King Leontes, a jealous tyrant believes his pregnant wife Hermione is having an affair with his boyhood friend, the king of Bohemia, Polixenes.

The vengeful king wants his rival and his queen to die. His advisors try to reason with him but he will not listen to them. The power of a king will have his way.

Joseph Kloska as Leontes is wonderfully frantic in these scenes. There is a madness, an almost comic, over the top, intensity about the performance. His jealousy is a form of insanity. The king has no proof of her guilt, yet he is an all-powerful leader, so what he says must be true, even if it is not.

This production sets the play between 1953 and 1969. With no audience present this allowed the filming of the action to use in period filming techniques. So they partly film the trial of Hermione as if it was on fifties TV, poorly lit and in black and white. Later on, they film in sixties colour.

The fact there were not people watching was an issue. For instance, I felt sorry for the energetic, charismatic and funny Anne Odeke as the comic tinker Autolycus. She really needed the laughs she would have got from an audience to make her performance truly memorable.

It is a strange play in many ways because the first half is dramatic and then the second half is comic before the dramatic conclusion. Critics have called it a “problem play” because it was structured in this way.

A really interesting aspect of this production was the use of deaf actors. Particularly good was William Grint as the young shepherd, whose naïve charm was well expressed. The casting of disabled actors for non-disabled roles is perhaps the next taboo theatre companies have to tackle and it is heartening to see the RSC cast William and Bea Webster in this play.
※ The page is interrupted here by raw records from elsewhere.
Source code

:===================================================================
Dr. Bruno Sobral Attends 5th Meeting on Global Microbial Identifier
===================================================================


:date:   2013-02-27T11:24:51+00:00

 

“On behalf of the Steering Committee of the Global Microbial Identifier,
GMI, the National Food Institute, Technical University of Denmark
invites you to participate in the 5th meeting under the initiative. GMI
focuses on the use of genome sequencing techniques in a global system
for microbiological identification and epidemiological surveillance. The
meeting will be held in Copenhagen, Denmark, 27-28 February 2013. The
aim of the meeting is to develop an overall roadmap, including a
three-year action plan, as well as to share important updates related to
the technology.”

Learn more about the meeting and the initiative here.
Director Erica Whyman kept the staging as simple as possible. It must have been so challenging to plan and rehearse a play in the middle of a pandemic. There were plenty of imaginative touches used to bring the play to life including some fun sixties style songs and one odd point where the fourth wall was broken down with a fact about Shakespeare.

Amanda Hadingue as Paulina gave the most powerful performance. It was, appropriately, an intense and honest portrayal of a character who personifies the strong, virtuous, heart of the play.

It is well worth a watch and it can be found on iPlayer and is being streamed by the RSC until the 8th May.